Last modified: 2024-05-14
Abstract
Neural networks, specially with the advent of deep learning, have shown and outstanding performance in a wide variety of tasks, bus specially on classification. However, understanding their inner mechanisms, especially concerning their interpretability or explainability of their outputs, remains a challenging area of research. Within this field of eXplainable Artificial Intelligence (XAI), there have been proposals of representing neural networks as different models.
In this context, the algorithm NN2Poly [1] provides an way of explaining fully-connected feed-forward artificial neural networks, commonly known as multilayer perceptrons (MLPs), using an explicit polynomial representation that only relies on the trained weights of that network and its activation functions.
In this work we will show how this method can be used to explain classification outputs on tabular datasets, by means of the obtained polynomial coefficients. One polynomial representation is obtained for each output neuron, i.e., for each class. We will also show the trade off between training the neural network with the needed constraints for NN2Poly to work and the computational cost.
References:
[1] Morala, P., Cifuentes, J. A., Lillo, R. E., Ucar, I.: NN2Poly: A polynomial representation for deep feed-forward artificial neural networks. IEEE Transactions on Neural Networks and Learning Systems. Early Access (2023)

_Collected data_
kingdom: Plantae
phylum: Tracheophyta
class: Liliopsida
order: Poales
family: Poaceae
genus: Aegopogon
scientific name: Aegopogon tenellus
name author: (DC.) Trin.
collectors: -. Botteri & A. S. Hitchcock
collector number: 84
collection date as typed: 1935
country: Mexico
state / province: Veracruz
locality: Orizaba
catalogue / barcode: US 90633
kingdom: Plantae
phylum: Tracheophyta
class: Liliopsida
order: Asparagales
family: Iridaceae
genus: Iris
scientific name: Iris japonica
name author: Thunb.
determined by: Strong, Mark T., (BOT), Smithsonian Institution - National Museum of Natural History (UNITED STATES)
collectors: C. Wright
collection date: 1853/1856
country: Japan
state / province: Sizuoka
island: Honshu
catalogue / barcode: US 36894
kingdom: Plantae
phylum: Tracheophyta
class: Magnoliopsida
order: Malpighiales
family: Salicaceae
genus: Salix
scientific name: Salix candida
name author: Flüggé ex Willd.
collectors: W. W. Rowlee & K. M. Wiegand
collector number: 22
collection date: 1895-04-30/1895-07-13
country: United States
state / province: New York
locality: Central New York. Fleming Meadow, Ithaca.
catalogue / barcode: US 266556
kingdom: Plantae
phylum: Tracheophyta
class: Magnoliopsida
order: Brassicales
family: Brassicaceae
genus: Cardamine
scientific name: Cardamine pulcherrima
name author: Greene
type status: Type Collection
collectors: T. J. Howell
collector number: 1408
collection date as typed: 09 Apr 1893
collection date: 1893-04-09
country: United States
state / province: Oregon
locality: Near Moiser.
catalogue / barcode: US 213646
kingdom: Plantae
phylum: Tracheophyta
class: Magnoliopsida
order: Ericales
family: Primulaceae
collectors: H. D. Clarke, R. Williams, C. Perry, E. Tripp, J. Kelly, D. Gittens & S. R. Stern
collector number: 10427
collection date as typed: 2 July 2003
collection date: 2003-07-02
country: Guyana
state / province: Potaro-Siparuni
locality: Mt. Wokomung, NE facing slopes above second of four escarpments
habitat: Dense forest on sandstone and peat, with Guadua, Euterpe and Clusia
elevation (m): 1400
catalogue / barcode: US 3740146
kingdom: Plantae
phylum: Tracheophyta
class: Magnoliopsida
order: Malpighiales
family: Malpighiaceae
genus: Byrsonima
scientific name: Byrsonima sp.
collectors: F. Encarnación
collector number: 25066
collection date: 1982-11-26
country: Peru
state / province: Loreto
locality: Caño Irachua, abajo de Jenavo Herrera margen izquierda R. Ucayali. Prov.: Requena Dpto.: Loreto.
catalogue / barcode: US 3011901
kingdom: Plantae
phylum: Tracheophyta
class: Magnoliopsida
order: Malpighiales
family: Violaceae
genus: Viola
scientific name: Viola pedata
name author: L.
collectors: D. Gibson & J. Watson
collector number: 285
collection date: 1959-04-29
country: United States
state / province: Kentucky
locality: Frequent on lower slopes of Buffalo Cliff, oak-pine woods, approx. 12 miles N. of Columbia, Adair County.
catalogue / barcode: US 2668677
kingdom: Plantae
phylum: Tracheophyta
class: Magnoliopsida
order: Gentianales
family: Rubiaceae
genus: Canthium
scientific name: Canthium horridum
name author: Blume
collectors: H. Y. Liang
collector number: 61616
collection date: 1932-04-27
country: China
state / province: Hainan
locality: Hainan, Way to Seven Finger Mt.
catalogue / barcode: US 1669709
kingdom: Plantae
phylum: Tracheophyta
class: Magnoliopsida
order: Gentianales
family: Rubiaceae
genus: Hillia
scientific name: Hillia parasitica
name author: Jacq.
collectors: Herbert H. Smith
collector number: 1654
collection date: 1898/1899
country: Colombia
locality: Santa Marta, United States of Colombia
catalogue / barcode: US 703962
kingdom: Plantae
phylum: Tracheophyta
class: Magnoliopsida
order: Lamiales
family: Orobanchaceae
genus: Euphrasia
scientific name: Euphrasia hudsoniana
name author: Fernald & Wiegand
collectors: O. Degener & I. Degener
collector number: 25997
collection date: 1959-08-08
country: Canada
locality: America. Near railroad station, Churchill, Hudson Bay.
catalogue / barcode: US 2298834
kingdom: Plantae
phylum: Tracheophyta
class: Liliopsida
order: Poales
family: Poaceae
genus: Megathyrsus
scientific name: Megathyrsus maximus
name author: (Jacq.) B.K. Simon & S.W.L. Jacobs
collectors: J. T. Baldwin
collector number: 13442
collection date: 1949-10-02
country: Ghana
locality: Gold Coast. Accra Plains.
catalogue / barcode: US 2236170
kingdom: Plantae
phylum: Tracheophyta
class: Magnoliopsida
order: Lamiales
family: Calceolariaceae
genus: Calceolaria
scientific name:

_WHAT THE EXERCISE ASKS_
Reproduce the part of the NN2Poly abstract that begins at the words "In this context, the" and stops after "the computational cost.".

_TASK ANSWER_
In this context, the algorithm NN2Poly [1] provides an way of explaining fully-connected feed-forward artificial neural networks, commonly known as multilayer perceptrons (MLPs), using an explicit polynomial representation that only relies on the trained weights of that network and its activation functions.
In this work we will show how this method can be used to explain classification outputs on tabular datasets, by means of the obtained polynomial coefficients. One polynomial representation is obtained for each output neuron, i.e., for each class. We will also show the trade off between training the neural network with the needed constraints for NN2Poly to work and the computational cost.